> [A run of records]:
=====

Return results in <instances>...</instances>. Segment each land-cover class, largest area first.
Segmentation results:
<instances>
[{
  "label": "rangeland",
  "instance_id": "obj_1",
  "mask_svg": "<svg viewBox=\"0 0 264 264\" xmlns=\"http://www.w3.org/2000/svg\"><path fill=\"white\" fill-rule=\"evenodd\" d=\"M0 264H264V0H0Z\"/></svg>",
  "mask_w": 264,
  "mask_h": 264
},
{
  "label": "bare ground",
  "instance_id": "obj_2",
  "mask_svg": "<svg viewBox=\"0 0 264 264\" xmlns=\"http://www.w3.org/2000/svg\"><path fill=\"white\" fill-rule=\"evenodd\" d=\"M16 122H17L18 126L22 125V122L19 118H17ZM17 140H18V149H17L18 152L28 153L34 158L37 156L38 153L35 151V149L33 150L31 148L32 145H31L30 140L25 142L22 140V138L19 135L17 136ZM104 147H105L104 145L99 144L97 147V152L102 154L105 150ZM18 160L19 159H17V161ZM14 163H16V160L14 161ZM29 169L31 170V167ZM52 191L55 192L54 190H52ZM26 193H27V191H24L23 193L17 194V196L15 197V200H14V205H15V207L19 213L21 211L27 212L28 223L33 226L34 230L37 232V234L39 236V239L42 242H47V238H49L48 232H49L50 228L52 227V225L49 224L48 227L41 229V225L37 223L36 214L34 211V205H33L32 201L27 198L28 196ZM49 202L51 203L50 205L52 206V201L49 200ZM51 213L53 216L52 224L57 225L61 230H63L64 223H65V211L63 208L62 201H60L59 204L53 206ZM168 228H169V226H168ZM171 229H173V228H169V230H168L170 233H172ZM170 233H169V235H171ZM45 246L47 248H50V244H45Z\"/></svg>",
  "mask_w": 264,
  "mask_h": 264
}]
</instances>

=====

> [Exercise aim]:
Please rewrite the items above, replacing "bare ground" with "bare soil" wherever it occurs and leaving everything else as it is.

> [Right answer]:
Return results in <instances>...</instances>. Segment each land-cover class, largest area first.
Segmentation results:
<instances>
[{
  "label": "rangeland",
  "instance_id": "obj_1",
  "mask_svg": "<svg viewBox=\"0 0 264 264\" xmlns=\"http://www.w3.org/2000/svg\"><path fill=\"white\" fill-rule=\"evenodd\" d=\"M0 264H264V0H0Z\"/></svg>",
  "mask_w": 264,
  "mask_h": 264
},
{
  "label": "bare soil",
  "instance_id": "obj_2",
  "mask_svg": "<svg viewBox=\"0 0 264 264\" xmlns=\"http://www.w3.org/2000/svg\"><path fill=\"white\" fill-rule=\"evenodd\" d=\"M16 122H17L18 126L22 125V122L19 118H17ZM17 140H18V149H17L18 152L28 153L34 158L37 156L38 153L35 151V149L33 150L31 148L32 145H31L30 140L25 142L22 140V138L19 135L17 136ZM104 147H105L104 145L99 144L97 147V152L102 154L105 150ZM18 160L19 159H17V161ZM14 163H16V160L14 161ZM29 169L31 170V167ZM52 191L55 192L54 190H52ZM26 193H27V191H24L23 193L17 194V196L15 197V200H14V205H15V207L19 213L21 211L27 212L28 223L33 226L34 230L37 232V234L39 236V239L42 242H47V238H49L48 232H49L50 228L52 227V225L49 224L48 227L41 229V225L37 223L36 214L34 211V205H33L32 201L27 198L28 196ZM49 202L51 203L50 205L52 206V201L49 200ZM51 213L53 216L52 224L57 225L61 230H63L64 223H65V211L63 208L62 201H60L59 204L53 206ZM168 228H169V226H168ZM171 229H173V228H169V230H168L170 233H172ZM170 233H169V235H171ZM45 246L47 248H50V244H45Z\"/></svg>",
  "mask_w": 264,
  "mask_h": 264
}]
</instances>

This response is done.